Fund managers who have raised funds for the African infrastructure debt space (amongst others) include The Emerging Africa Infrastructure Fund and Gemcorp Capital LLP.    

Project risks to consider

At a high level, the success of energy and transmission infrastructure privatisation projects will be determined by a combination of the ongoing stability and transparency in the relevant market’s regulation, the robustness of the contractual arrangements in place and the associated revenues generated. At a more granular level, the following risks require specific consideration for projects of this nature in Nigeria.

Political risk: Nigeria's political environment is facing a particularly challenging period which is unlikely to be resolved until the outcome of the country's general election is known. Instability in parts of the country, most notably the continued insurgency of Boko Haram in the north and continued piracy across the Niger Delta in the south, is also causing substantial business interruption. Although these factors negatively impact the proposition of Nigeria as an investment destination, products offered by the World Bank (such as political risk insurance) go some way to protect and reassure investors.

Currency risk: The project will derive its profits from the margins on service fees paid by the Gencos and Discos. These fees will likely be denominated in naira (Nigerian currency). Due to the variety of participants investing in these projects, it is likely that most international sponsors and lenders will use dollar or euro currency third party funding. A weaker naira could make it more difficult for private investors to fund these projects. Market expectations are for the outlook of the exchange rate for the naira to remain uncertain and unstable for some time. The costs of currency hedging products will therefore need to be built in to overall project costs.  

Supply risk: The supply of electricity to the grid and the demand for electricity distribution is a risk that may be considered. These projects are relying on an increase in power generation from generation companies in Nigeria. The level of power being generated for supply to the grid in Nigeria is still subject to the resolution of the associated issues affecting their generation capabilities such as reliable gas supply.

Distribution risk: In relation to distribution, the Discos continue to struggle with the lapses in the billing and metering systems and vandalism of electricity equipment amongst others. However, despite these issues, progress is slowly being made to address these challenges. For example, recent changes to the market include the new domestic gas price regime to make gas supply projects more economically viable and the introduction of new technology to improve metering and billing systems.

Conclusion

Discussions are still being held as to whether and when the government will approve the privatisation of Nigeria's transmission network, how the process will be conducted and what sale structure will be used.
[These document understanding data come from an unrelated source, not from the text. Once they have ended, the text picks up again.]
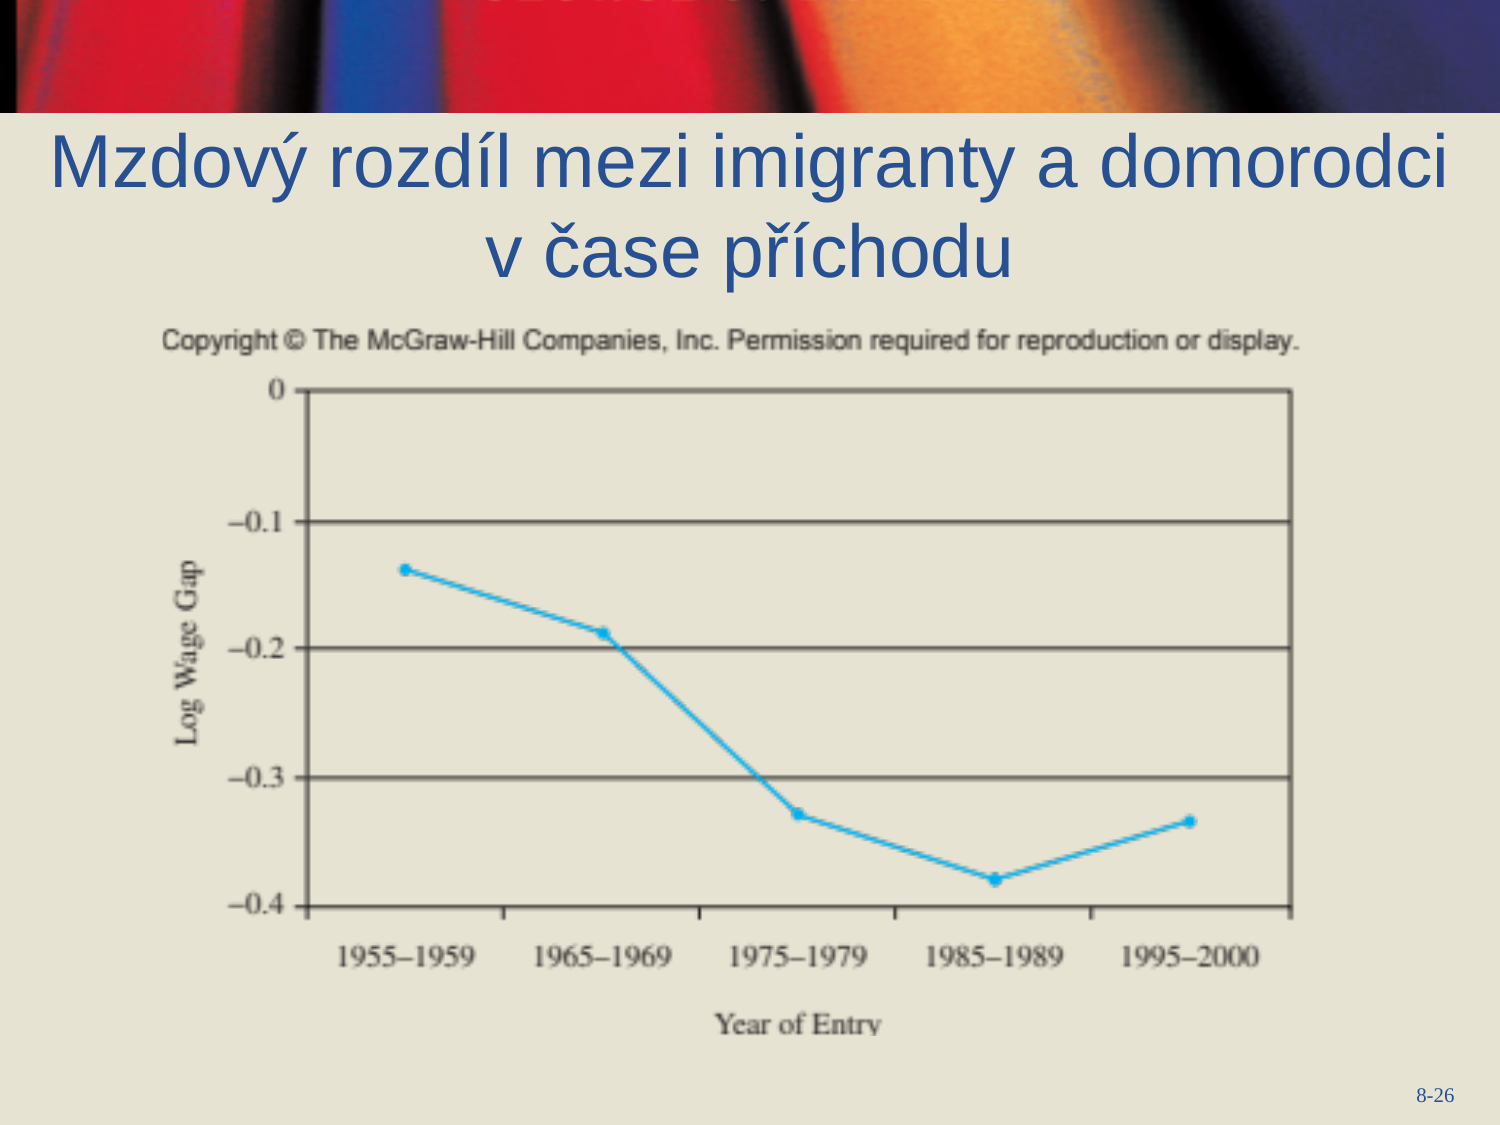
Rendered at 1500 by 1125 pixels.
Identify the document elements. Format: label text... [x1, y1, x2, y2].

picture [0, 0, 1500, 113]
title Mzdový rozdíl mezi imigranty a domorodci v čase příchodu [12, 112, 1488, 301]
picture [162, 324, 1301, 1036]
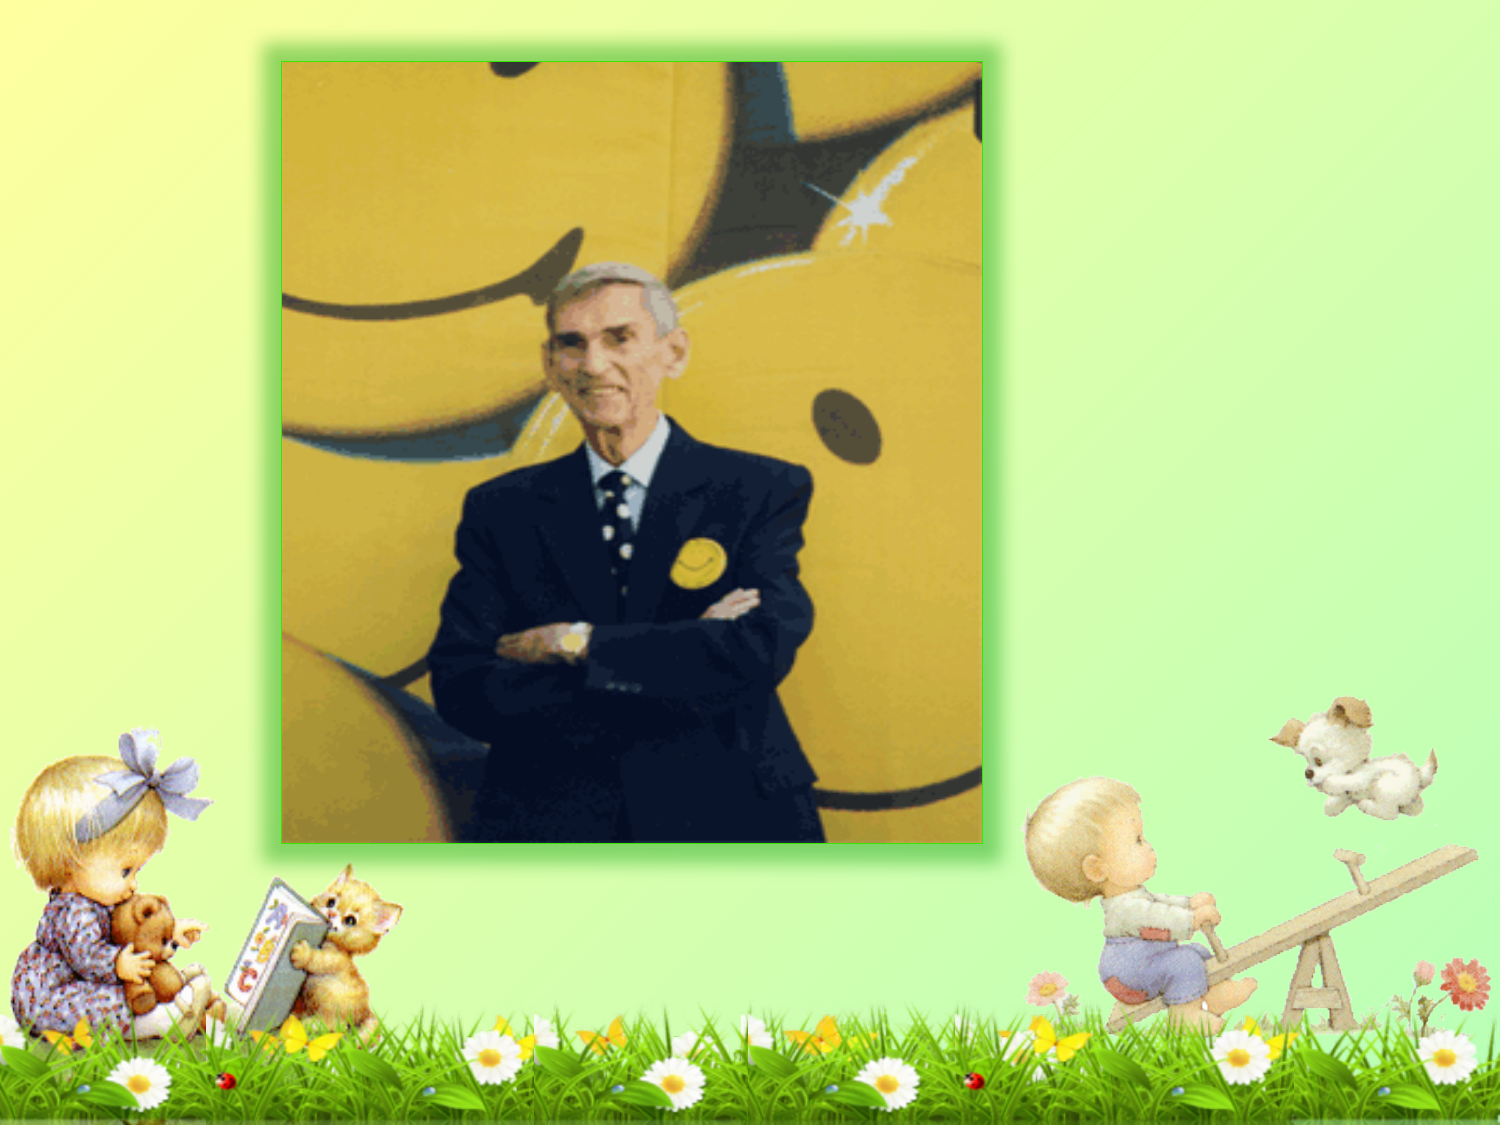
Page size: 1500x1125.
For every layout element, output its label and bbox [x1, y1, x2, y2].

picture [280, 61, 983, 844]
picture [0, 692, 1500, 1125]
Given the essential requirement to encourage investment and improve efficiencies the Ministry might well do more than consider the possibility of multiple approaches to the existing asset upgrades as opposed to new investment and development of the transmission system. Many structures could work. For instance, a good option for both Nigeria and for possible participants, may well be to either move the existing management contract to a concession based/performance based contract for the existing system or in that regard, split the existing transmission system into eight separate entities and encourage competitive and improved efficiencies.

The problem with this option is that transmission on a national level requires central control of power loads to be absolute and it is complicated and risky to split that control.

It may be possible to introduce independent transmission operators with ownership and operating controls but the same point regarding operating efficiencies and overall system management would need to be considered.

Whatever the chosen option (and several may work), this is a good time for companies to be considering increasing holdings in Nigerian power and transmission assets provided the risks and opportunities are balanced.